Problem details |
Nothing but the lines from the one containing "The OGC API — MF" through the end of the entries should be set down, each exactly as written.

Material for this task |
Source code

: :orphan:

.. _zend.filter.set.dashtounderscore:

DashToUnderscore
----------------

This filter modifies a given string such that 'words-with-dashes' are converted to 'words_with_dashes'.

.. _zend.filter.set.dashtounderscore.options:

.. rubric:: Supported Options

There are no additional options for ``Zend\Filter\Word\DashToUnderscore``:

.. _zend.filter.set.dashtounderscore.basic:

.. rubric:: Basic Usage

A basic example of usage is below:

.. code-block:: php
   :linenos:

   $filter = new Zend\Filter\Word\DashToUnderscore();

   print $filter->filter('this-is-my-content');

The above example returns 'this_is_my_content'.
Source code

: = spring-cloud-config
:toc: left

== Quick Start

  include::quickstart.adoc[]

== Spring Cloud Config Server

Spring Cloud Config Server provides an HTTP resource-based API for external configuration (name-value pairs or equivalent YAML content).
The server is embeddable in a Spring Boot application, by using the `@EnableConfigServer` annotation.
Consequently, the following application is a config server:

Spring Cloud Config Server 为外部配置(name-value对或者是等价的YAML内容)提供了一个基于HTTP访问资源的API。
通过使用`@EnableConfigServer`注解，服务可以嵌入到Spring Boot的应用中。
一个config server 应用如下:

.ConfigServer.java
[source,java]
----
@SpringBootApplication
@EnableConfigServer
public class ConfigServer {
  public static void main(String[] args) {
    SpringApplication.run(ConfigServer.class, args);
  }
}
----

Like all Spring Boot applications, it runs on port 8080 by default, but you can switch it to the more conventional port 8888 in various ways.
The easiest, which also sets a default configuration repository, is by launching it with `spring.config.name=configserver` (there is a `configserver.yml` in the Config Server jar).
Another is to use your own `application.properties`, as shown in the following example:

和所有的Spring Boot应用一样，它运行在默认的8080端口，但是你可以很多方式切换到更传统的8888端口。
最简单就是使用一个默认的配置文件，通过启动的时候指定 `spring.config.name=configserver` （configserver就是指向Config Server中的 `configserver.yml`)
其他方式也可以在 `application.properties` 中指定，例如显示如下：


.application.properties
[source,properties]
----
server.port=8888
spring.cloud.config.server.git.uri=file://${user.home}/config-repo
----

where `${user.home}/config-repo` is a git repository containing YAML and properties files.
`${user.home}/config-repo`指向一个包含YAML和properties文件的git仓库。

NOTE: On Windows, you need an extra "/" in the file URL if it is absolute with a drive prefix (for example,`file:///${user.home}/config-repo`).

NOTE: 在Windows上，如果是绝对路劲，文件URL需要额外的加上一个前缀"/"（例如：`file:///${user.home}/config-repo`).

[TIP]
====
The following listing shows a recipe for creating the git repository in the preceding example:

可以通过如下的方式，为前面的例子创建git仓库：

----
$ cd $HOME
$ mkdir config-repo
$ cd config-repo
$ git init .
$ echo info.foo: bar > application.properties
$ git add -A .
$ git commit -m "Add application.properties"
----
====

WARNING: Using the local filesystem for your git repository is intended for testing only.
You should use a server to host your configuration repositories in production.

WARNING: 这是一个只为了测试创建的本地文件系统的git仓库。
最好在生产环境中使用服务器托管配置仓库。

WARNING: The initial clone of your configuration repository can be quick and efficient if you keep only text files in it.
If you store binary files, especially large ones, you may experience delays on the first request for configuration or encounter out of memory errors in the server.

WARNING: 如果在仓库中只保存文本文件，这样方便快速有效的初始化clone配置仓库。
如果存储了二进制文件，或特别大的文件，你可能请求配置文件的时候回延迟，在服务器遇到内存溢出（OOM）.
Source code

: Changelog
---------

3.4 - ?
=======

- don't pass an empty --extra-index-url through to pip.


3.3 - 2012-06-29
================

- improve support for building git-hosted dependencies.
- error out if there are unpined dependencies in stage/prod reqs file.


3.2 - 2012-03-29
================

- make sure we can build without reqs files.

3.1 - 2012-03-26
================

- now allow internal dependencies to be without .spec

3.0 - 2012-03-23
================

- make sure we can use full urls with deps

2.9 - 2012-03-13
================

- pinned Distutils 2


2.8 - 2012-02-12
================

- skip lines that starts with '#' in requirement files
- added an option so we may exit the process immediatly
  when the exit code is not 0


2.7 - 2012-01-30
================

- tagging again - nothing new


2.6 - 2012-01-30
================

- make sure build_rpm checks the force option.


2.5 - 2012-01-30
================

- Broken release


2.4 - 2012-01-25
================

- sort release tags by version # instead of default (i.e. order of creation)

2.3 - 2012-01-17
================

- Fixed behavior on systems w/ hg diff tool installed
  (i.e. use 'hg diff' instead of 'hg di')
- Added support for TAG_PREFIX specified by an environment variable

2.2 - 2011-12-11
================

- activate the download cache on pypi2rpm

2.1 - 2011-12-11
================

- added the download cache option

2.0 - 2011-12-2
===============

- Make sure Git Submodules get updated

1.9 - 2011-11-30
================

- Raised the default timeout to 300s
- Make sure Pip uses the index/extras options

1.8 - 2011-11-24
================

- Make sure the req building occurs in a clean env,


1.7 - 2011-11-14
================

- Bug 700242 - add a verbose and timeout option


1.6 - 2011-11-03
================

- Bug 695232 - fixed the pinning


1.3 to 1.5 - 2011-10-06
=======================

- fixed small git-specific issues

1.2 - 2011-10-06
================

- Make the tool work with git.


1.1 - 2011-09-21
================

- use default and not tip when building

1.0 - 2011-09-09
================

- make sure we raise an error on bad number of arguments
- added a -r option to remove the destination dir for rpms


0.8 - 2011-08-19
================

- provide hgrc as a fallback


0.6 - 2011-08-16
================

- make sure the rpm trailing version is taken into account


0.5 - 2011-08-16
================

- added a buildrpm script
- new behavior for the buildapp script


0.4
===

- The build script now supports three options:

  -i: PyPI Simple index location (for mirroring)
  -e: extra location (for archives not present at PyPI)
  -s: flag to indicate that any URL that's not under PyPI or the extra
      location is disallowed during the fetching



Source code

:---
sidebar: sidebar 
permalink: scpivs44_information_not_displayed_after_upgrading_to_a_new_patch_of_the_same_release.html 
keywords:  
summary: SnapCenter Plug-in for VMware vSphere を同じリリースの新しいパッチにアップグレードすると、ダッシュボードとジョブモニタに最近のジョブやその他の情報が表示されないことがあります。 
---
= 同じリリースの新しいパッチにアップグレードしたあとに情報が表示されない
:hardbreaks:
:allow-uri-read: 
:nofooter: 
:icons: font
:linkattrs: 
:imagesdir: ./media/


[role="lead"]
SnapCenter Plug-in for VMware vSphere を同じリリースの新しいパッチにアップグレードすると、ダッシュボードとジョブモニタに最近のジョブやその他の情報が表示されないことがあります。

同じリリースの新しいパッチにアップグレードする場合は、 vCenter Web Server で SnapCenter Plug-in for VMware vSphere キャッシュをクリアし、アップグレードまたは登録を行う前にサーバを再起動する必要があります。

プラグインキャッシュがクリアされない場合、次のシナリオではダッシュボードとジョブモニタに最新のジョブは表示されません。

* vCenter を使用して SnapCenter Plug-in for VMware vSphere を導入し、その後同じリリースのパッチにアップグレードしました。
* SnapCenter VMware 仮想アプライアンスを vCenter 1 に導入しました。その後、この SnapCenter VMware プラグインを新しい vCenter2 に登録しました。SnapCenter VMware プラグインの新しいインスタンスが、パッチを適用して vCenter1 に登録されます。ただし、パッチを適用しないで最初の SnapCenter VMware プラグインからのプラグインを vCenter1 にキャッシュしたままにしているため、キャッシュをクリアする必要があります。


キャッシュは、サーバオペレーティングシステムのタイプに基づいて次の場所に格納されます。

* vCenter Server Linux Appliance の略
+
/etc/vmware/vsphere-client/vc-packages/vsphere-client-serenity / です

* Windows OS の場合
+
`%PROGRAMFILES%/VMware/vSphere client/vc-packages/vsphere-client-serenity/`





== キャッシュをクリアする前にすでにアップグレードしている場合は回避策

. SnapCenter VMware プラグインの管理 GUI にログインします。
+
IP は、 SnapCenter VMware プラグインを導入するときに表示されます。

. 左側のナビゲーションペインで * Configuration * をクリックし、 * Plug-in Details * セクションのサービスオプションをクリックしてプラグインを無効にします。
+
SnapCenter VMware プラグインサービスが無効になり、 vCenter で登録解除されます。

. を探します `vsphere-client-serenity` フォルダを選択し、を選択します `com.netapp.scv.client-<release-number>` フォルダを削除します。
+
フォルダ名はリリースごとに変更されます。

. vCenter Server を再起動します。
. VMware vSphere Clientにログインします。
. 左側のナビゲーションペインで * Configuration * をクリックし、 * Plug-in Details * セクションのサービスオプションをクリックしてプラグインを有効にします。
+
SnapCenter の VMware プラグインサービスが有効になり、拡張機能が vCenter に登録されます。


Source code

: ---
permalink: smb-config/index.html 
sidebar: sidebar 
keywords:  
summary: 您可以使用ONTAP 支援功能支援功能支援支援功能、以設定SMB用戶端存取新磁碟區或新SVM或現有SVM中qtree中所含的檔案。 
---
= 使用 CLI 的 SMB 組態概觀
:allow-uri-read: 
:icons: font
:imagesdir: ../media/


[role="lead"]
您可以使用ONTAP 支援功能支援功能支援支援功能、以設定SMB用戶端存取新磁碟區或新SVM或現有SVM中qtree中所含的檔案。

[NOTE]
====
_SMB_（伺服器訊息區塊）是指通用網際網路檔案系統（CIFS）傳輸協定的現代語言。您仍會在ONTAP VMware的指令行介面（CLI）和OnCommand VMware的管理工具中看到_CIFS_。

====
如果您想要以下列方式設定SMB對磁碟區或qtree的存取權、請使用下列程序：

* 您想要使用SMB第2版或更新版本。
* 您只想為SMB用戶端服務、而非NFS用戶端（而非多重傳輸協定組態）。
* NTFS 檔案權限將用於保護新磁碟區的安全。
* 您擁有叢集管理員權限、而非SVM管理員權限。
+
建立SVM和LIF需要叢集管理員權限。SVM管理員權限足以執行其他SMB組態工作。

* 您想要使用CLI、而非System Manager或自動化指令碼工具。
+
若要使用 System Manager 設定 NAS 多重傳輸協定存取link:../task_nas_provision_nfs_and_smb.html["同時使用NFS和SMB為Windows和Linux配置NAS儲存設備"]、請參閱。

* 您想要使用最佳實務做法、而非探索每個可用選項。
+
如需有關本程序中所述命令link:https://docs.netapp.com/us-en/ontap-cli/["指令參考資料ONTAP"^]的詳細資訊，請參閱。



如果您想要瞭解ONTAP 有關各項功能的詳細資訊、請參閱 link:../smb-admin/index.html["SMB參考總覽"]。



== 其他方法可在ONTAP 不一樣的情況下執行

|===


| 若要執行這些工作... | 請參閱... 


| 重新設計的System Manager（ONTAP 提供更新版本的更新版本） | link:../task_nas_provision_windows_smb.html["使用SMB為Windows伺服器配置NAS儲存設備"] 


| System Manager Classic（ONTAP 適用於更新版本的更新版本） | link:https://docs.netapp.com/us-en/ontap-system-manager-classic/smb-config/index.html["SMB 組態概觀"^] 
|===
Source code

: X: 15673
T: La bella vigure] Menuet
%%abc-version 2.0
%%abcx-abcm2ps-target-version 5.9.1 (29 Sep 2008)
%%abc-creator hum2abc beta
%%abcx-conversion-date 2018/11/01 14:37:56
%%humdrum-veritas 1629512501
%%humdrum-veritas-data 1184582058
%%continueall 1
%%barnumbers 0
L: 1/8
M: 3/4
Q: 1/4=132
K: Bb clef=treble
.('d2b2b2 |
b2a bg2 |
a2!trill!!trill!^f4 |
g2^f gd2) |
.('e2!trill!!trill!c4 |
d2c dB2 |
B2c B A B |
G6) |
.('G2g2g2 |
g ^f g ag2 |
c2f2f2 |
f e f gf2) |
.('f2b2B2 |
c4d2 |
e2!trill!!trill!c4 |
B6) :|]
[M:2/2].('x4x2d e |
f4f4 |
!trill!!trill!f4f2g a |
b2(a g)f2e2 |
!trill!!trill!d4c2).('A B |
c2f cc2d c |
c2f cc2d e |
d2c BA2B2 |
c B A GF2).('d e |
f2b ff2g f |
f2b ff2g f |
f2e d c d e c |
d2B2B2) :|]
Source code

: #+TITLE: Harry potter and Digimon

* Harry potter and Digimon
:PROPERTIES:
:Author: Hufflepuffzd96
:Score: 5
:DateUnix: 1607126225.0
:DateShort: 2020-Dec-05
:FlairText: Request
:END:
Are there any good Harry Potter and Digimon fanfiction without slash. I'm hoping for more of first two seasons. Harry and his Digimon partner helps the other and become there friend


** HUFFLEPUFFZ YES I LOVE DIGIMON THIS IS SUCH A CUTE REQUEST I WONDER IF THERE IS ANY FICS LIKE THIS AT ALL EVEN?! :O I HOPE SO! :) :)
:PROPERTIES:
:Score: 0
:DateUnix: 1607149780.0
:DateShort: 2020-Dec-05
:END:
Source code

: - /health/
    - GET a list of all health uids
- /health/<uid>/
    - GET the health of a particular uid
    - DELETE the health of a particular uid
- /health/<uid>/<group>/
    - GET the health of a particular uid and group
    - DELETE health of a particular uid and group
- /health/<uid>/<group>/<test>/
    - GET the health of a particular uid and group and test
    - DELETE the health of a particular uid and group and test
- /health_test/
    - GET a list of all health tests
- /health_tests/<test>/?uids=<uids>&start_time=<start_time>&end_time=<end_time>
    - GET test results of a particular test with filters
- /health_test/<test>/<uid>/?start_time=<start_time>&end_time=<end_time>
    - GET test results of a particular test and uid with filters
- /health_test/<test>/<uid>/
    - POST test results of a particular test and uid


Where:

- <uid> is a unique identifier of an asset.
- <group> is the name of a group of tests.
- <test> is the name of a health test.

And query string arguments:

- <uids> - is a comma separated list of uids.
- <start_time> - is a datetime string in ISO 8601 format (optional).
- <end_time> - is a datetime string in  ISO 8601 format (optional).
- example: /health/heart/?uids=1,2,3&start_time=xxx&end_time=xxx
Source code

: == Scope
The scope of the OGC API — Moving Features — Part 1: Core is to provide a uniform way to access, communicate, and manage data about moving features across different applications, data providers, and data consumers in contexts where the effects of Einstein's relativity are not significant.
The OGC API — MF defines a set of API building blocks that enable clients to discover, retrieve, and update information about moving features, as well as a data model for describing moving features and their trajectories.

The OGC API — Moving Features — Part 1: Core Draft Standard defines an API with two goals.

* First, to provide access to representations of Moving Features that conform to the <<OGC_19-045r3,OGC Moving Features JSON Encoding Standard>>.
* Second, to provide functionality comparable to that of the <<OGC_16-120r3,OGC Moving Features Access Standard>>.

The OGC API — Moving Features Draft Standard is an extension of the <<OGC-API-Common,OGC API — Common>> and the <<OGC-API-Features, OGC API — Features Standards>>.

Answer below |
The OGC API — MF defines a set of API building blocks that enable clients to discover, retrieve, and update information about moving features, as well as a data model for describing moving features and their trajectories.

The OGC API — Moving Features — Part 1: Core Draft Standard defines an API with two goals.

* First, to provide access to representations of Moving Features that conform to the <<OGC_19-045r3,OGC Moving Features JSON Encoding Standard>>.
* Second, to provide functionality comparable to that of the <<OGC_16-120r3,OGC Moving Features Access Standard>>.

The OGC API — Moving Features Draft Standard is an extension of the <<OGC-API-Common,OGC API — Common>> and the <<OGC-API-Features, OGC API — Features Standards>>.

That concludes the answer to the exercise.